Data for review =
•••••
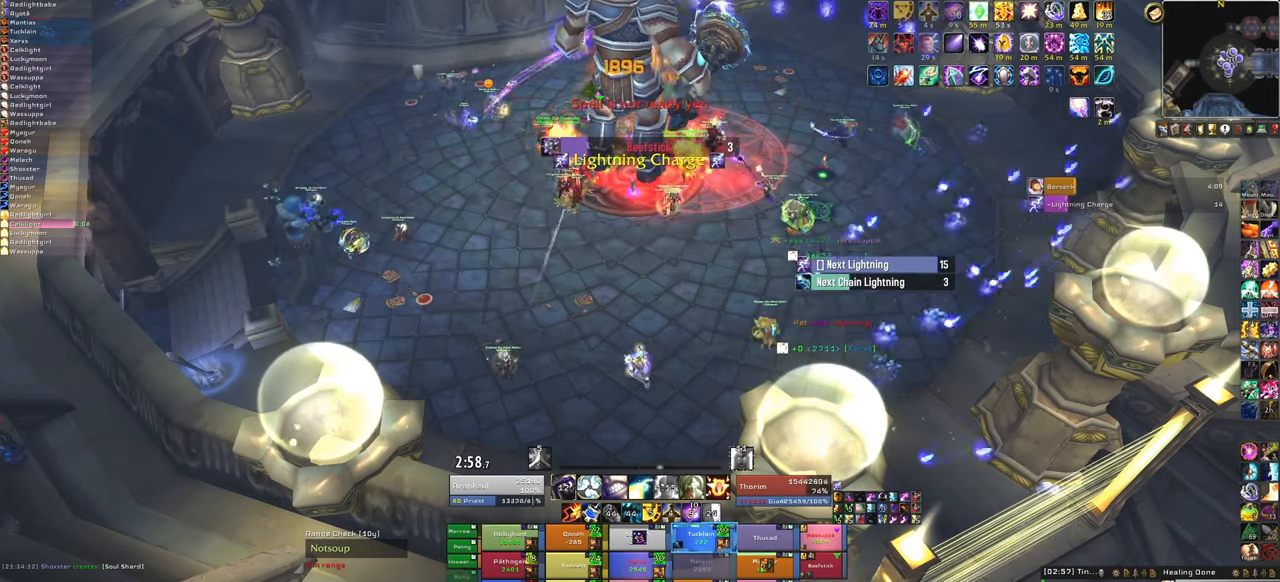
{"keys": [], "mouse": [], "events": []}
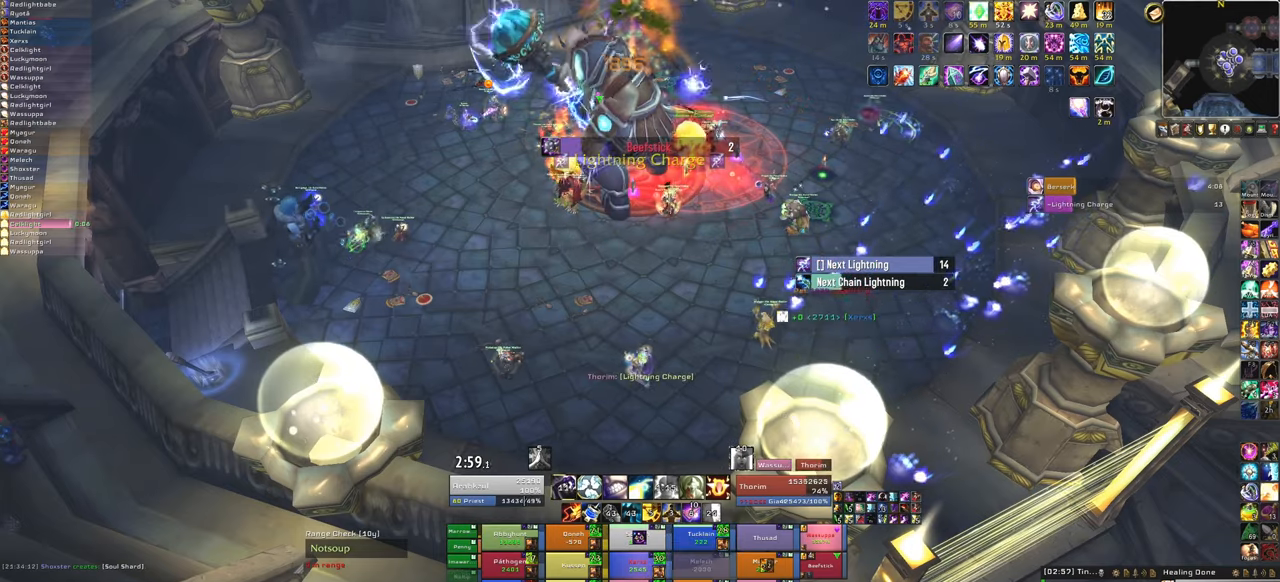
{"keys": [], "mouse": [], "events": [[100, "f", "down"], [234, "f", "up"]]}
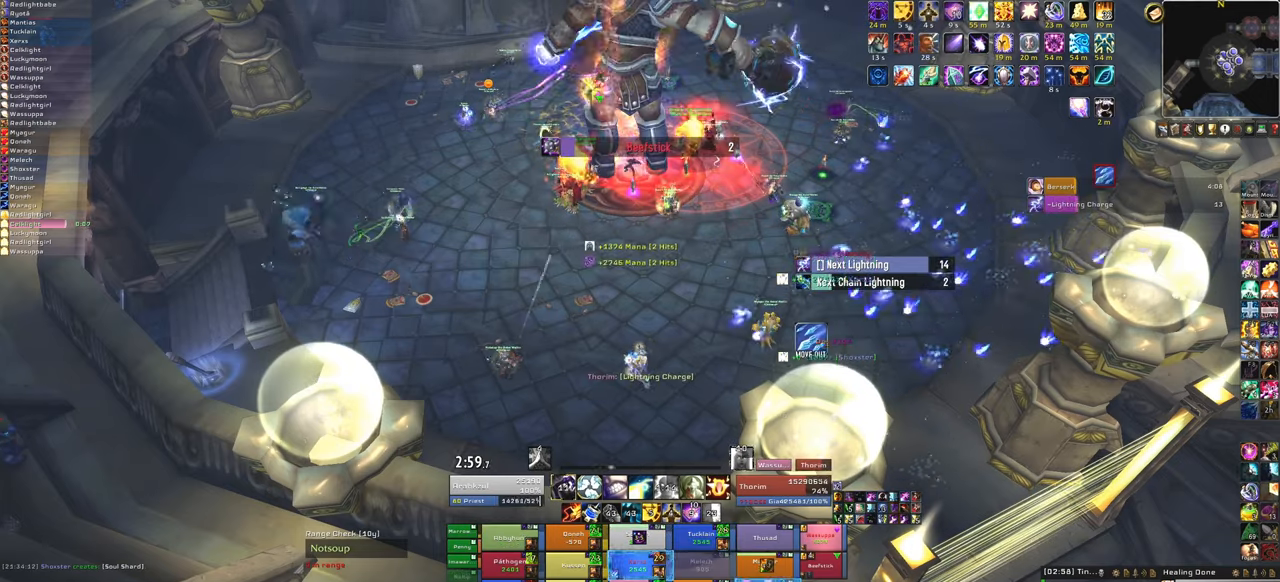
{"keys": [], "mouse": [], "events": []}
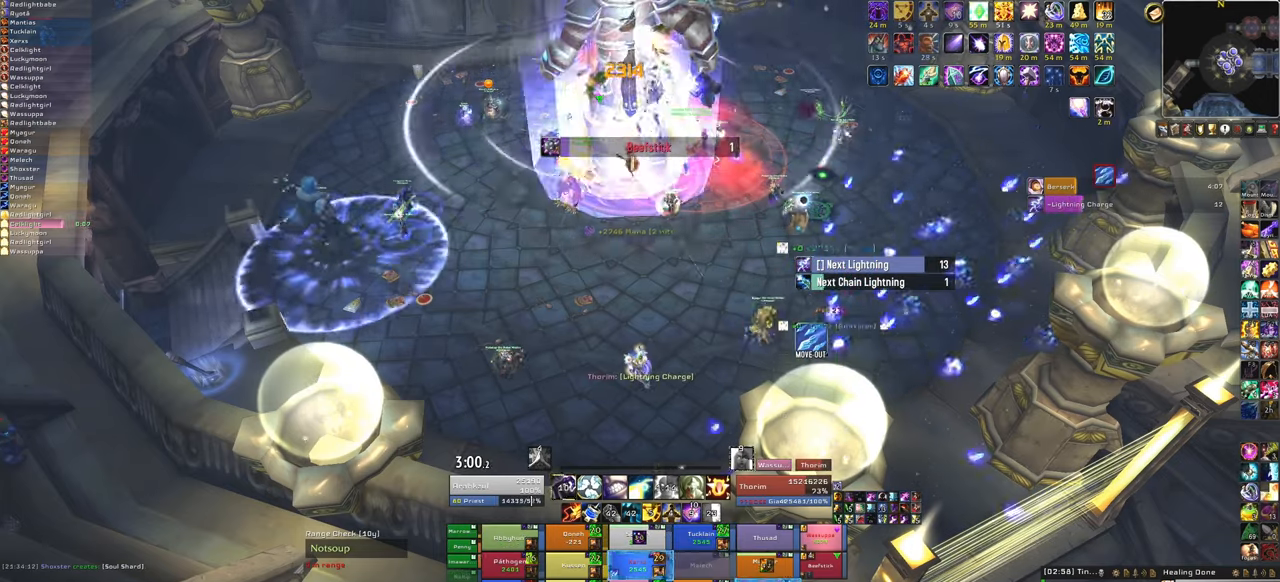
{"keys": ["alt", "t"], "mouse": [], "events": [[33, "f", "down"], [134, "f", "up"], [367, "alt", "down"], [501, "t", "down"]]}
•••••
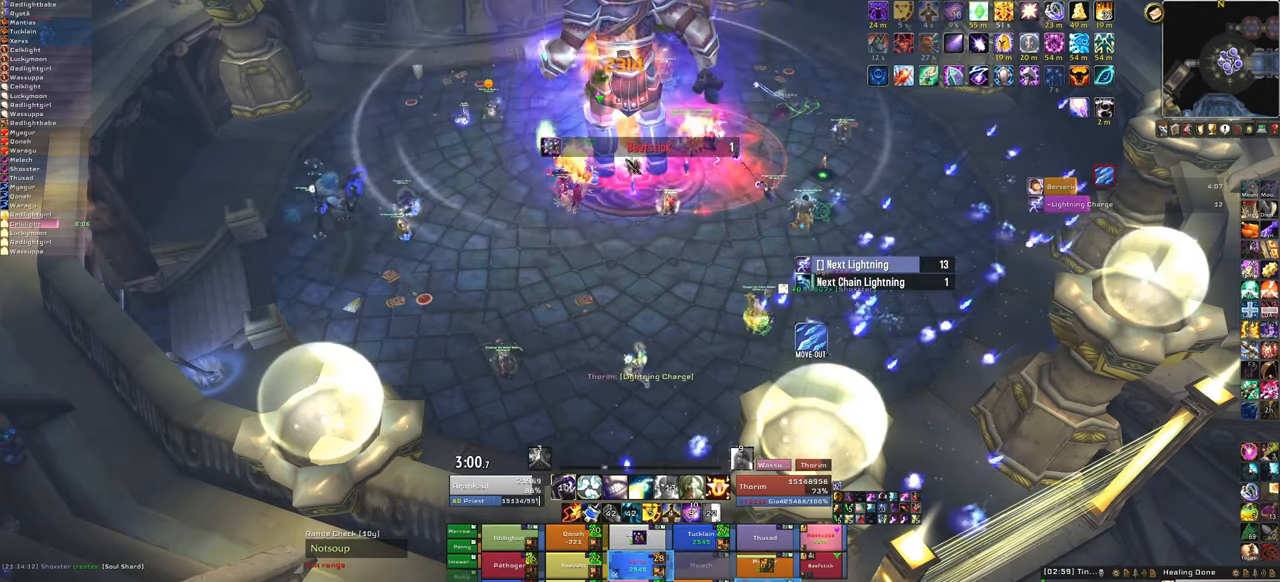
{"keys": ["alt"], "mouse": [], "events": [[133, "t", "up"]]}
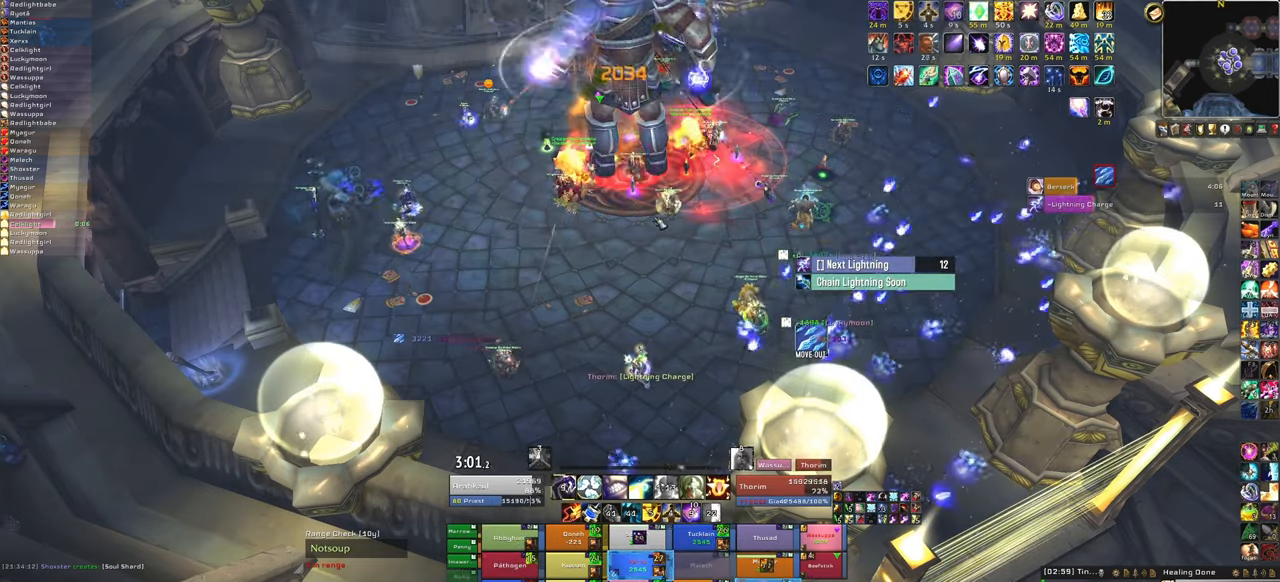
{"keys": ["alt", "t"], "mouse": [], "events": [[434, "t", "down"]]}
•••••
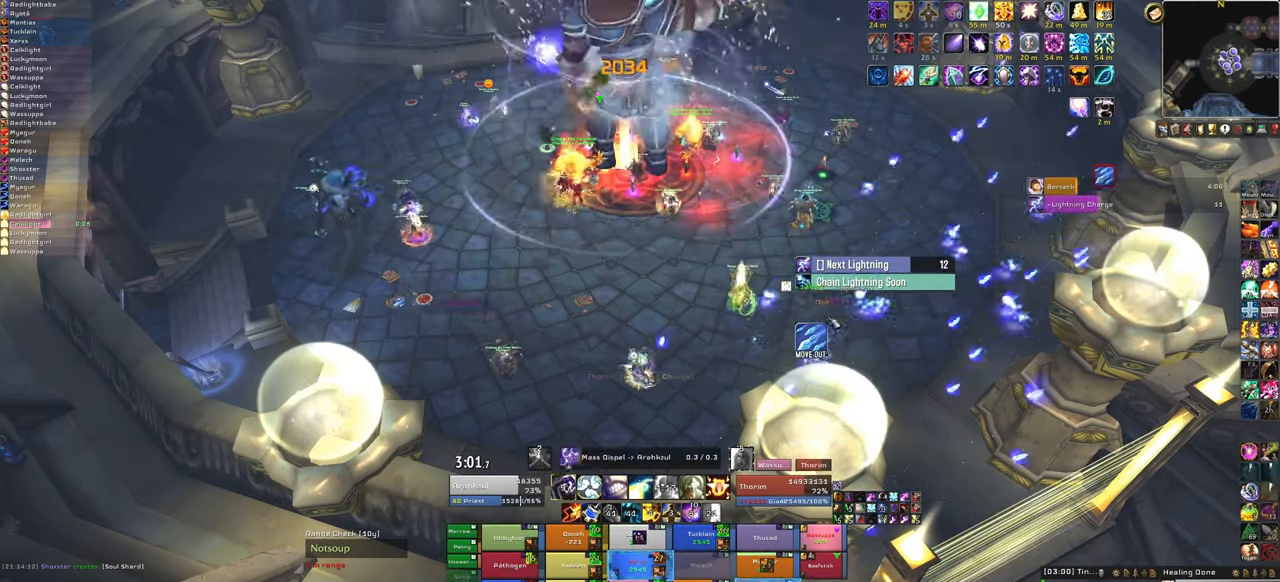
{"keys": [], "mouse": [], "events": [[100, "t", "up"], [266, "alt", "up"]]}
•••••
What to produce = Give the number of lines containing "down" in the entries, and no other text.

Task result = 3